By virtue of taking the Eastern crown, Princeton earned a return engagement to California where it will play in the NCAA Final Four this weekend at Berkeley.

The 14th-ranked Tigers, now 21-9, will play top-seeded and three-time defending national champion USC (22-3) on December 3 in one semifinal with UC San Diego meeting UCLA in the other semifinal.

The winners of the semis will play for the title on Sunday while the losers will face each other in the third-place game.

In order to make it back west, Princeton had to overcome a tough Navy team that beat the Tigers 10-5 in the Southern Championships.

While that result was disappointing, Nicolao wasn’t discouraged. “After watching the video of that game, we saw things we could fix,” said Nicolao.

“One guy scored six goals and we had some mental breakdowns. Coming off that loss, we felt if we were fortunate enough to play Navy in the Easterns, we could do some things to win.”

Nicolao acknowledges that his team was fortunate to edge No. 16 St Francis 13-11 in overtime in the Eastern semis.

“That was a gift; we had no business winning that game,” said Nicolao. “We were down three with three minutes left. Things fell our way. Drew [Hoffenberg] played great; Ben [Dearborn] had a big game in goal. We got some breaks.”

That victory set up the rematch with No. 15 Navy in the Eastern title game. “I always tell the guys that the toughest game is the semis on Saturday night,” said Nicolao.

“The season is on the line. Once you get into finals, anything can happen and you can play your game.”

Princeton was able to play its game as it pulled away to a 10-7 win over the Midshipmen.

“We made sure we had the right matchups,” explained Nicolao, who got three goals in the title game from Hoffenberg with Dearborn making 14 saves.

“We knew the two or three guys that we didn’t want to beat us and we shadowed that side of the pool. We shot the ball well. We got up 2-0, 3-1, and then they tied it at 3-3. We ran off five straight goals. Once you get a three-goal lead, so much changes. You are able to take some chances.”

Seizing the chance to win a second Eastern title in the last three years was special for Nicolao, who is in his 14th season guiding the Tigers.

“It was a great feeling; it is a great group of guys,” said Nicolao. “We had it under control, we were able to enjoy it.”

Nicolao has enjoyed this fall, blending a superb group of precocious freshmen with a core of battle-tested veterans.

Freshmen Hoffenberg (43 goals), Matt Weber (44 goals), Kayj Shannon (35 goals) and Thomas Nelson (28 goals) have made an immediate impact while such veterans as junior Tim Wenzlau (38 goals), senior Mike Helou (28 goals), senior Chris Cottrell (16 goals), junior Tommy Donahue (18 goals) and sophomore Kurt Buchbinder (17 goals) have provided stability.

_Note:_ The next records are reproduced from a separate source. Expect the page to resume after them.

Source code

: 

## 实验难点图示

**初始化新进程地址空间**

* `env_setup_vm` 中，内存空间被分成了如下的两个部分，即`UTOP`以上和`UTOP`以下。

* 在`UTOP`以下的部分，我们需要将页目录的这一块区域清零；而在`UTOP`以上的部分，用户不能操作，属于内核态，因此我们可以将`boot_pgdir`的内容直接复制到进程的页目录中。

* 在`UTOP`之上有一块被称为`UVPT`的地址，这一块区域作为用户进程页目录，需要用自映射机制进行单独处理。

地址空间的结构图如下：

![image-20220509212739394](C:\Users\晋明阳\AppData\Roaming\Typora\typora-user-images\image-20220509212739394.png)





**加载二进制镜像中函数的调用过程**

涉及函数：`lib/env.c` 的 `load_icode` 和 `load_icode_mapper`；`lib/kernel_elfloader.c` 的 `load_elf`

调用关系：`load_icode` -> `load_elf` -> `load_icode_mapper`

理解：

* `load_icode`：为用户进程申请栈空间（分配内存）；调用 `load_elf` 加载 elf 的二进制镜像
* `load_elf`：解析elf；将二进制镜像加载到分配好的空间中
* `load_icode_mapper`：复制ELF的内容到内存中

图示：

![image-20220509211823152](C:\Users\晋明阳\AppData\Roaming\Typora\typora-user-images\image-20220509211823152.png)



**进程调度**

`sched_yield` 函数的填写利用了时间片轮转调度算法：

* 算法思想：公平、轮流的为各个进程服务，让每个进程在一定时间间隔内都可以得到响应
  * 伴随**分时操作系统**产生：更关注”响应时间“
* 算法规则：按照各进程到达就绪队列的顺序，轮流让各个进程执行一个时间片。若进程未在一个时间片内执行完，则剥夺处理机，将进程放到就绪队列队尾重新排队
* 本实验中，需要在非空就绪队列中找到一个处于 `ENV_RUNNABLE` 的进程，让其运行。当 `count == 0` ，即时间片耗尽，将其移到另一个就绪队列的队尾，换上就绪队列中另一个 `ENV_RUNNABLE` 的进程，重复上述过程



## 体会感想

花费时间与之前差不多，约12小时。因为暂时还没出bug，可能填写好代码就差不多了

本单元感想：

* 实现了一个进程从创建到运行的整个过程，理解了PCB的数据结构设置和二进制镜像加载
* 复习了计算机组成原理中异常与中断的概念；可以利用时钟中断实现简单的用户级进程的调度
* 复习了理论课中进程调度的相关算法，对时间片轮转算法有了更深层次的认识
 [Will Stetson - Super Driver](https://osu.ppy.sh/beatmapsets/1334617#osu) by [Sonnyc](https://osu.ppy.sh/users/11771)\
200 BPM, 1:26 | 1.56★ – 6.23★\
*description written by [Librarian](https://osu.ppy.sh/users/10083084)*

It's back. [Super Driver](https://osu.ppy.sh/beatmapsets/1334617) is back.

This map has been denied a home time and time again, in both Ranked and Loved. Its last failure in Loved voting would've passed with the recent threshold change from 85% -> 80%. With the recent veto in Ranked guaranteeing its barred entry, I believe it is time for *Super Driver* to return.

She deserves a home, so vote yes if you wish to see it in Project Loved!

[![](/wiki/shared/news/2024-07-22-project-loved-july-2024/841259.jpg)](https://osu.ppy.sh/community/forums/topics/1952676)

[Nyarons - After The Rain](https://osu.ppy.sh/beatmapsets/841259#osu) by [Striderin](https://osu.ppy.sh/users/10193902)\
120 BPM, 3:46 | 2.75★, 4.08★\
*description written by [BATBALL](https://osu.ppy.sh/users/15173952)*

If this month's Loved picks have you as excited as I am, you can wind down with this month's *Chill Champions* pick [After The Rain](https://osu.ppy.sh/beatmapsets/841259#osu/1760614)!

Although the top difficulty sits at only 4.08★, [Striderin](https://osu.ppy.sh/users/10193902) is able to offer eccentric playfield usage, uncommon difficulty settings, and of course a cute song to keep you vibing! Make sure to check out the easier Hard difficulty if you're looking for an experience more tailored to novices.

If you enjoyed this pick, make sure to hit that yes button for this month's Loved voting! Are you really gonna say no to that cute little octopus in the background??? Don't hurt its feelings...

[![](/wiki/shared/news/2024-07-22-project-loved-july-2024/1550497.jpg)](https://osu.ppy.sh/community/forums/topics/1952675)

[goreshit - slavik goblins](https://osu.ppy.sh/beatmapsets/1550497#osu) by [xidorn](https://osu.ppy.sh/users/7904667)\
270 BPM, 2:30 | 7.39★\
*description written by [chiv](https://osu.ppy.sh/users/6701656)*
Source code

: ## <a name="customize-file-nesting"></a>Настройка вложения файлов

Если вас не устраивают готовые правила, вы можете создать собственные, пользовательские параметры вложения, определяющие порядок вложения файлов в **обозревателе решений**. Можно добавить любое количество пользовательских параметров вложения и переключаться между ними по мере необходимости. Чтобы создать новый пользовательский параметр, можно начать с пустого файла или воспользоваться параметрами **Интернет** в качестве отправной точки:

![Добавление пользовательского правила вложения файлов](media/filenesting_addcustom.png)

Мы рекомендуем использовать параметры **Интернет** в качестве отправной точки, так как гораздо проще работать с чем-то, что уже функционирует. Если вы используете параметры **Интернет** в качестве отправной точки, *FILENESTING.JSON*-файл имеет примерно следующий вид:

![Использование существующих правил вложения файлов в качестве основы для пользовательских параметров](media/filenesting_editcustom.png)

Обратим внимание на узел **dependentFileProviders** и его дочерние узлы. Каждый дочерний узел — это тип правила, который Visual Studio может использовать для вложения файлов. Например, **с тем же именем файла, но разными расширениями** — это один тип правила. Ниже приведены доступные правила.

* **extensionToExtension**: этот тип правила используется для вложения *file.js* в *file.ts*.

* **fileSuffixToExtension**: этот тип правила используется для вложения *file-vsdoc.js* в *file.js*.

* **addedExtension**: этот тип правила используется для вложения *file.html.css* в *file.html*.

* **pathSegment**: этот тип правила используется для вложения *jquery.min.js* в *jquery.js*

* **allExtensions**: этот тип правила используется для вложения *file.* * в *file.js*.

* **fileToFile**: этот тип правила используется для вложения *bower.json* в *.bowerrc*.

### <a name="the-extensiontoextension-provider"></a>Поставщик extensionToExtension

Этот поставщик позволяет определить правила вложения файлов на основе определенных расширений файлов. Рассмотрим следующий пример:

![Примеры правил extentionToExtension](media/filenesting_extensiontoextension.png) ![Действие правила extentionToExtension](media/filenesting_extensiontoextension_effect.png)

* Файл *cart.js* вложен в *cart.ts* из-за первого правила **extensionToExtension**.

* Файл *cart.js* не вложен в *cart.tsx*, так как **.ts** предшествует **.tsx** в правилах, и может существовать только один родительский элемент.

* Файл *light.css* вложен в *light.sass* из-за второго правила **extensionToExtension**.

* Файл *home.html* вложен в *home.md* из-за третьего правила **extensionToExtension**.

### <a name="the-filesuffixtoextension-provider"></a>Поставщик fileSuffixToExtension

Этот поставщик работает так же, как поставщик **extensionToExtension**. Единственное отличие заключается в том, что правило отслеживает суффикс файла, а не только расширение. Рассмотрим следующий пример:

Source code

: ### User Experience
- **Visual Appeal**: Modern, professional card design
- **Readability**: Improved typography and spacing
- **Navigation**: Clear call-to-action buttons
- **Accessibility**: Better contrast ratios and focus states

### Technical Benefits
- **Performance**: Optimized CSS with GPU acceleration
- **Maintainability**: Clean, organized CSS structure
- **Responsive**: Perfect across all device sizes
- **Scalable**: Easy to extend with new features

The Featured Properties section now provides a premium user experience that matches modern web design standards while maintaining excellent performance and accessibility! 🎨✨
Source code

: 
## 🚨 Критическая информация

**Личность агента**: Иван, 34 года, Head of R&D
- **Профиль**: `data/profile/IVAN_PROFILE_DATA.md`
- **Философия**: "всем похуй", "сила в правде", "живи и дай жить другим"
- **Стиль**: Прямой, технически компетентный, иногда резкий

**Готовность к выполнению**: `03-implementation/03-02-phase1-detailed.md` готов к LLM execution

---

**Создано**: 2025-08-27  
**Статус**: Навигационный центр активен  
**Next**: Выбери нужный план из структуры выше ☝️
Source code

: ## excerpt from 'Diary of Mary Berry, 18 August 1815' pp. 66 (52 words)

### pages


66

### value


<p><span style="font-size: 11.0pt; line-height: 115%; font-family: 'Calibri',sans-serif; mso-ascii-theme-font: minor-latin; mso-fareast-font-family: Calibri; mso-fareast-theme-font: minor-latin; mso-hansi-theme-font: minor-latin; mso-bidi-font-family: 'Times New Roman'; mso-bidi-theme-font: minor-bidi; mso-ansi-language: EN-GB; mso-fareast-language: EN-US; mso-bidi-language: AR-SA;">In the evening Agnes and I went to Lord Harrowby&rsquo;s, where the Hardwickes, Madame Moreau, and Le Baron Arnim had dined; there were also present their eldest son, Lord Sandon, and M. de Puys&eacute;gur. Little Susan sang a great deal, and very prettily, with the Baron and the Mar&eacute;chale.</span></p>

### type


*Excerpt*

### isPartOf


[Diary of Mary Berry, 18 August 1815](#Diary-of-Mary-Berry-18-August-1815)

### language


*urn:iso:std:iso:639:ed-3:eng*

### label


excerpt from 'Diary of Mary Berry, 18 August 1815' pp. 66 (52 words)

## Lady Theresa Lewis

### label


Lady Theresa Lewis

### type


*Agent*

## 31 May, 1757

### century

“The young guys added a little swagger and we have great balance,” said Nicolao.

“We have six guys with around 30 goals. We don’t have to rely on a couple of guys.”

With the Tigers having hosted the NCAAs in 2009 and edging Loyola Marymount 6-5 in the third-place game, Princeton does have some national tournament experience upon which to rely.

“We talked about that,” said Nicolao, referring to the 2009 tourney. “The juniors and seniors have played in this; they know what this is like. We have nothing to lose; we want to show our stuff.”

As the Tigers look to thrive on their second trip to California, Nicolao is planning to use the blueprint that former Princeton men’s basketball coach Pete Carril perfected to bedevil foes on the national stage.

“We need to take care of the ball,” said Nicolao. “We can’t make turnovers or let them get on fastbreaks. We have to keep it 6-on-6. We can’t get into a shootout. We have to control the tempo and slow the game down.”